Le scénario conçu pour l’événement ne laissait que peu de place à l’improvisation. Deux individus lourdement armés ont fait irruption dans la galerie commerçante de Stockel Square, tirant sur des clients avant de se retrancher dans une rame de métro arrêtée à la station de Stockel avec une trentaine d’otages. Sur le terrain, des policiers, les services fédéraux, des secouristes, des partenaires tels que la Stib, ainsi que des figurants de la réserve civile BRU Response, ont été mobilisés pour tester la chaîne d’intervention dans toute sa complexité.

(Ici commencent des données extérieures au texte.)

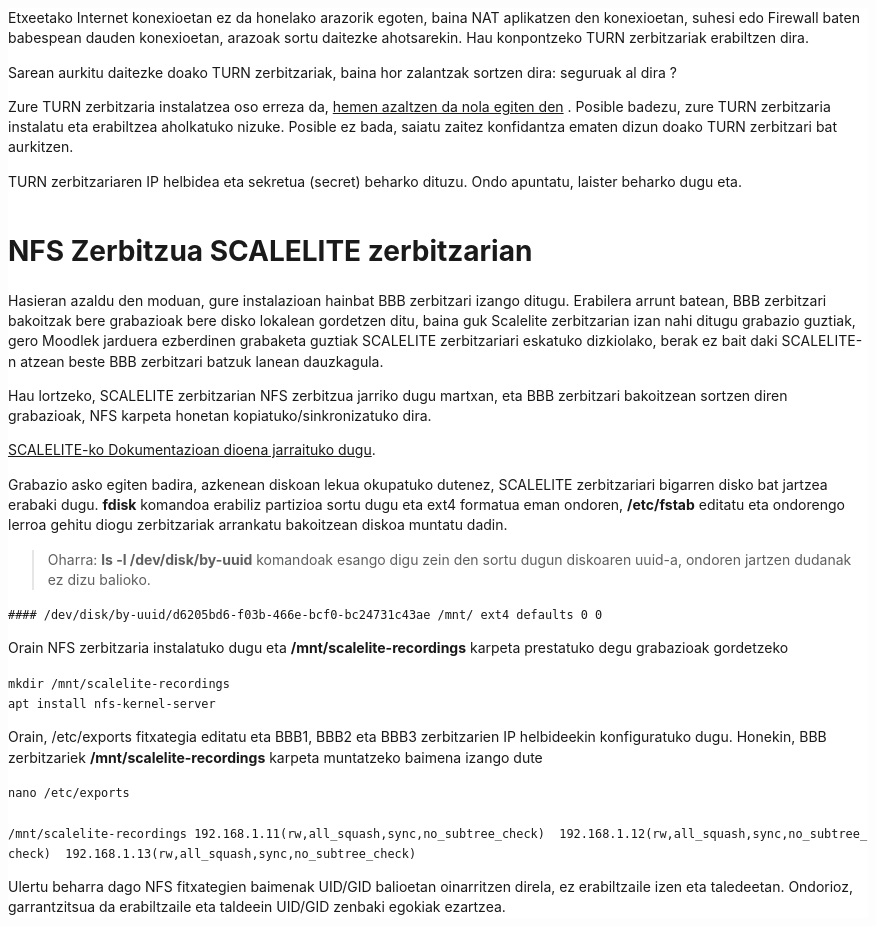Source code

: Etxeetako Internet konexioetan ez da honelako arazorik egoten, baina NAT aplikatzen den konexioetan, suhesi edo Firewall baten babespean dauden konexioetan, arazoak sortu daitezke ahotsarekin. Hau konpontzeko TURN zerbitzariak erabiltzen dira.

Sarean aurkitu daitezke doako TURN zerbitzariak, baina hor zalantzak sortzen dira: seguruak al dira ? 

Zure TURN zerbitzaria instalatzea oso erreza da,  [hemen azaltzen da nola egiten den](https://docs.bigbluebutton.org/2.2/setup-turn-server.html) . Posible badezu, zure TURN zerbitzaria instalatu eta erabiltzea aholkatuko nizuke. Posible ez bada, saiatu zaitez konfidantza ematen dizun doako TURN zerbitzari bat aurkitzen.

TURN zerbitzariaren IP helbidea eta sekretua (secret) beharko dituzu. Ondo apuntatu, laister beharko dugu eta.

# NFS Zerbitzua SCALELITE zerbitzarian

Hasieran azaldu den moduan, gure instalazioan hainbat BBB zerbitzari izango ditugu. Erabilera arrunt batean, BBB zerbitzari bakoitzak bere grabazioak bere disko lokalean gordetzen ditu, baina guk Scalelite zerbitzarian izan nahi ditugu grabazio guztiak, gero Moodlek jarduera ezberdinen grabaketa guztiak SCALELITE zerbitzariari eskatuko dizkiolako, berak ez bait daki SCALELITE-n atzean beste BBB zerbitzari batzuk lanean dauzkagula.

Hau lortzeko, SCALELITE zerbitzarian NFS zerbitzua jarriko dugu martxan, eta BBB zerbitzari bakoitzean sortzen diren grabazioak, NFS karpeta honetan kopiatuko/sinkronizatuko dira.

[SCALELITE-ko Dokumentazioan dioena jarraituko dugu](https://github.com/blindsidenetworks/scalelite/blob/master/sharedvolume-README.md).

Grabazio asko egiten badira, azkenean diskoan lekua okupatuko dutenez, SCALELITE zerbitzariari bigarren disko bat jartzea erabaki dugu. **fdisk** komandoa erabiliz partizioa sortu dugu eta ext4 formatua eman ondoren, **/etc/fstab** editatu eta ondorengo lerroa gehitu diogu zerbitzariak arrankatu bakoitzean diskoa muntatu dadin.

>Oharra: **ls -l /dev/disk/by-uuid** komandoak esango digu zein den sortu dugun diskoaren uuid-a, ondoren jartzen dudanak ez dizu balioko.

	#### /dev/disk/by-uuid/d6205bd6-f03b-466e-bcf0-bc24731c43ae /mnt/ ext4 defaults 0 0

Orain NFS zerbitzaria instalatuko dugu eta **/mnt/scalelite-recordings** karpeta prestatuko degu grabazioak gordetzeko

	mkdir /mnt/scalelite-recordings
	apt install nfs-kernel-server
	
Orain, /etc/exports fitxategia editatu eta BBB1, BBB2 eta BBB3 zerbitzarien IP helbideekin konfiguratuko dugu. Honekin, BBB zerbitzariek **/mnt/scalelite-recordings** karpeta muntatzeko baimena izango dute

	nano /etc/exports
	
	/mnt/scalelite-recordings 192.168.1.11(rw,all_squash,sync,no_subtree_check)  192.168.1.12(rw,all_squash,sync,no_subtree_check)  192.168.1.13(rw,all_squash,sync,no_subtree_check)
	

Ulertu beharra dago NFS fitxategien baimenak UID/GID balioetan oinarritzen direla, ez erabiltzaile izen eta taledeetan. Ondorioz, garrantzitsua da erabiltzaile eta taldeein UID/GID zenbaki egokiak ezartzea.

Organisé entre 8h30 et midi, l’exercice visait à évaluer la coordination entre les différents services d’urgence, à améliorer les réflexes opérationnels et à renforcer la gestion de crise dans un environnement dense, mêlant espaces commerciaux, transports publics et présence civile. « Avec cet exercice, nous voulons tester notre état de préparation dans des conditions réalistes et affiner davantage notre collaboration avec tous les partenaires », a déclaré la zone de police Montgomery.

Au-delà de l’intervention armée, c’est toute la mécanique de crise qui a été mise à l’épreuve. Il a fallu sécuriser les lieux, évacuer et soigner les blessés, gérer les familles, organiser la circulation de l’information et coordonner l’action des différents intervenants, de la police locale aux unités spécialisées et jusqu’aux services de secours. Le plan d’intervention psychosocial de la commune a également été activé pour évaluer comment les victimes et leurs proches seraient soutenus après un événement traumatique.

Prévenus en amont par des campagnes de communication, les riverains savaient qu’il s’agissait d’une simulation. La station de métro a été fermée au public durant l’exercice et la police a souligné qu’il n’y avait aucun danger pour la population. Le bourgmestre de Woluwe-Saint-Pierre, Benoît Cerexhe, observait l’opération aux côtés d’un représentant du parquet.